Mbete addressing the media in Johannesburg in April.

On August 8, the National Assembly will finally debate the latest motion of no confidence in President Jacob Zuma. But before this date the speaker, Baleka Mbete, will have to decide whether the voting will be by secret ballot. In the light of the recent judgment of the Constitutional Court, the question arises as to the constraints under which she must operate to make a lawful decision.

The unanimous judgment, penned by Chief Justice Mogoeng Mogoeng, contains a set of key considerations that the speaker must take into account.
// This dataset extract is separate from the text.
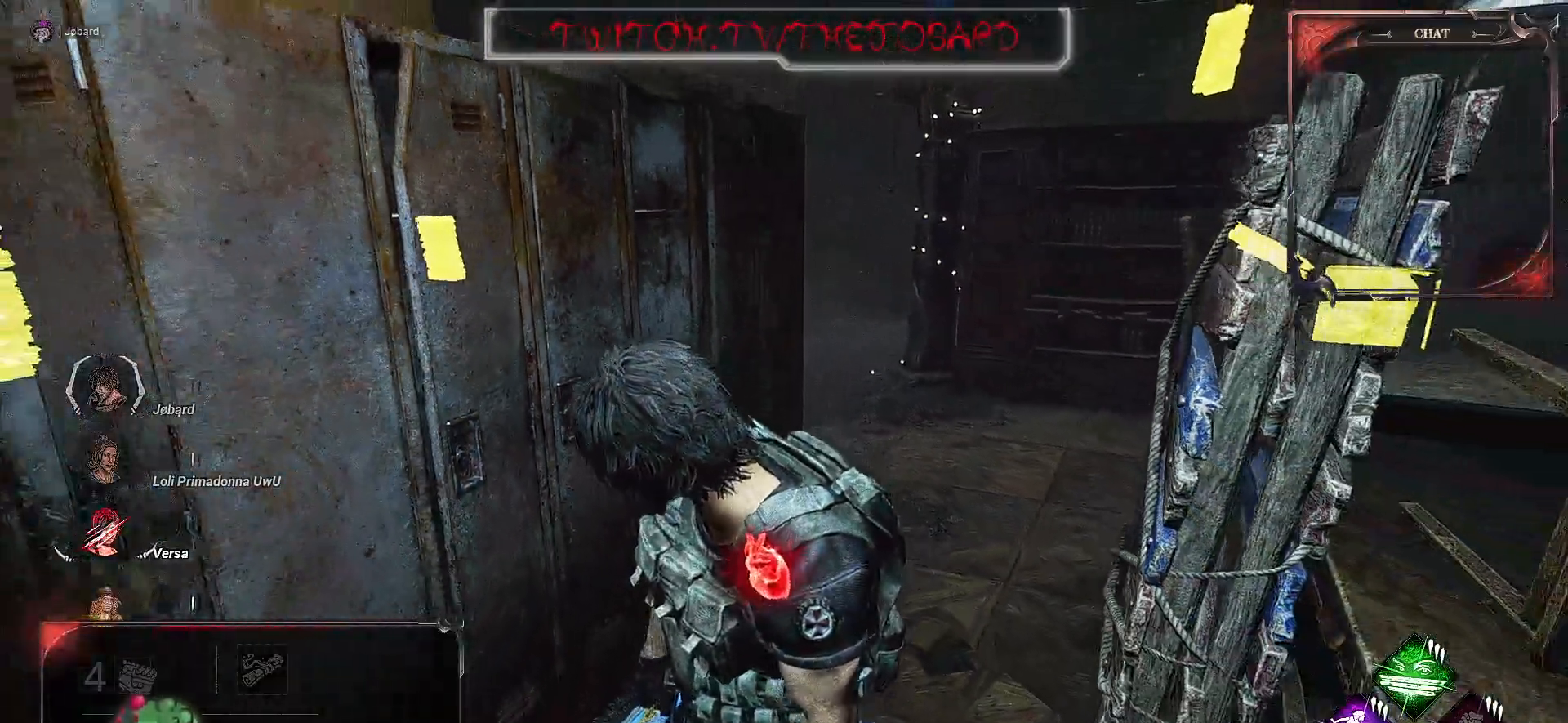
{"keys": ["q", "s"], "mouse": [], "events": [[234, "q", "down"]]}
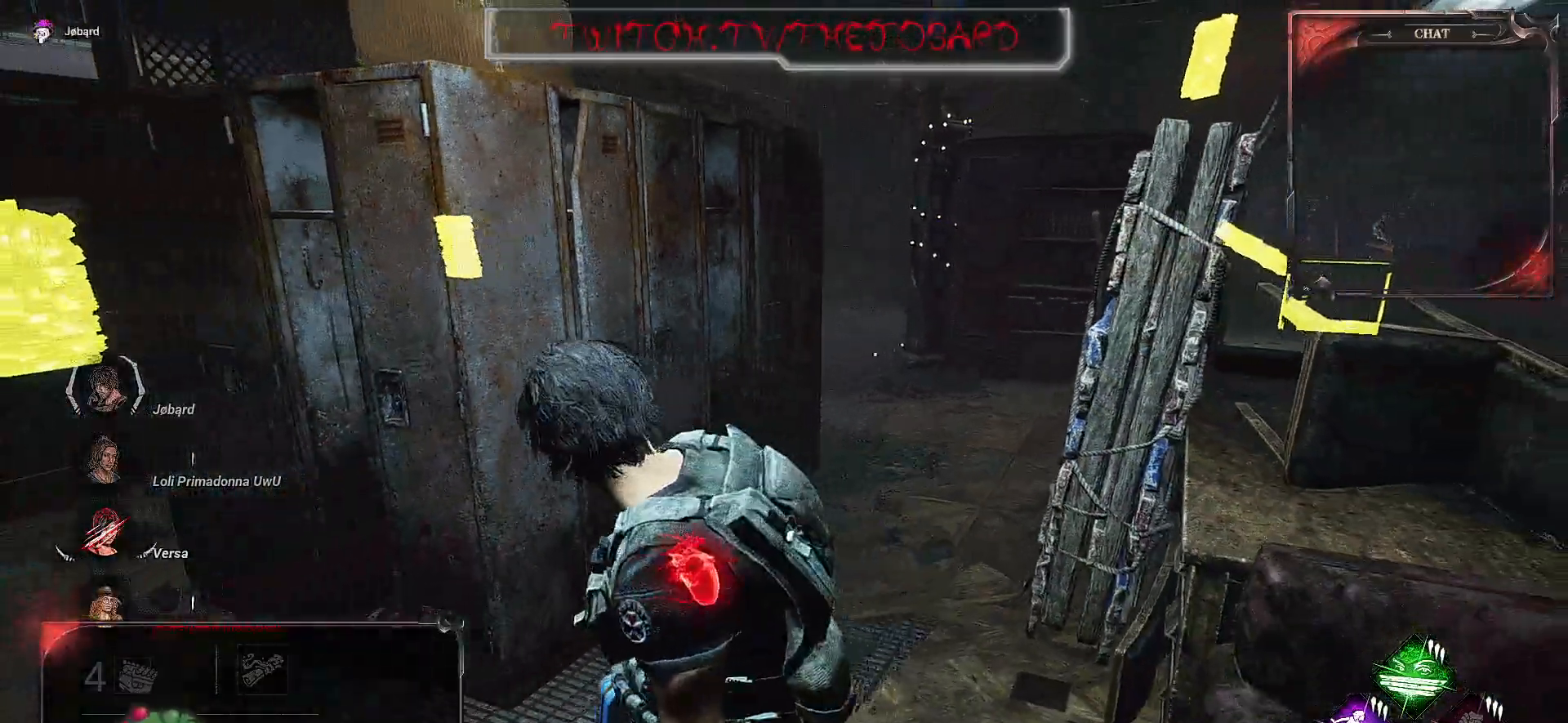
{"keys": ["q"], "mouse": [], "events": [[267, "s", "up"]]}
It must be remembered that the easiest part of the decision of the Constitutional Court concerned the clear existence of a discretionary power of the speaker to decide the nature of the ballot.

In the exercise of this discretion, she is obliged to take account of the purpose that the Constitution gives to the idea of a motion of no confidence: “It is one of the most effective accountability or consequence-enforcement tools designed to continuously remind the president and Cabinet of what could happen should regular mechanisms prove or appear to be ineffective. This measure would ordinarily be resorted to when the people’s representatives have, in a manner of speaking, virtually given up on the president or Cabinet. It constitutes one of the severest political consequences imaginable — a sword that hangs over the head of the president to force him or her to always do the right thing. But, that threat will remain virtually inconsequential in the absence of an effective operationalising mechanism to give it the fatal bite, whenever necessary.”

It follows that the decision as to the form that voting will take is key to ensuring a constitutionally compliant operationalising mechanism. The mechanism must ensure that the members of the National Assembly are able to perform their constitutional duty, for the “motion of no confidence is fundamentally about guaranteeing or reinforcing the effectiveness of existing mechanisms, in-between the general elections, by allowing members of Parliament as representatives of the people to express and act firmly on their dissatisfaction with the executive’s performance”.

The next issue is the most fundamental. The exercise of the vote by a member of the assembly is not dependent on the approach adopted by the caucus of the political party of the member. This may be the most important passage of the judgment by the chief justice: “It is individual members who really have to vote … provisions are couched in the language that recognises the possibility of majorities supporting the removal of the president and the speaker. Conceptually, those majorities could only be possible if members of the ruling party are also at liberty to vote in a way that does not always have to be predetermined by their parties. And this, of course, assumes that the ruling party would generally be opposed to the removal of their own.”

To the extent that there could be any doubt about the secondary role that allegiance to the wishes of the political party might play, the chief justice removes it: “Central to the freedom ‘to follow the dictates of personal conscience’ is the oath of office. Members are required to swear or affirm faithfulness to the republic and obedience to the Constitution and laws. Nowhere does the supreme law provide for them to swear allegiance to their political parties, important players though they are in our constitutional scheme. Meaning, in the event of conflict between upholding constitutional values and party loyalty, their irrevocable undertaking to in effect serve the people and do only what is in their best interests must prevail. This is so not only because they were elected through their parties to represent the people, but also to enable the people to govern through them, in terms of the Constitution.”

This means that the various statements from the ruling party, in particular those of chief whip Jackson Mthembu and secretary general Gwede Mantashe, concerning the obligation of ANC members of the National Assembly to vote as one to defeat the motion, are incompatible with the law as set out by the Constitutional Court. Furthermore it is doubtful whether voting against the wishes of the caucus could constitute a ground for dismissal from the ANC.

The final consideration that the speaker is obliged to consider is whether an open ballot might compromise the ability of members to vote in terms of their conscience. She will need to take account of the following: “The purpose of that motion is also to enhance the enforcement of accountability by allowing members of Parliament as representatives of the people to express and act firmly on their dissatisfaction about the executive’s performance in-between general elections. It is fundamentally for the advancement of good governance through quality service delivery, accountability, the strengthening of our democracy and the realisation of the aspirations of the people of South Africa.”

It is here that the statements of, for example, Makhosi Khoza, an ANC MP who has spoken of her fears for her safety and the need for her to exercise her vote without intimidation, will need to be carefully assessed by the speaker. It is clear from the judgment that members must feel free to vote according to how they consider the nature of their overriding constitutional obligations.

In the light of all of this, one is entitled to wonder whether the role of the court has yet ended in this saga.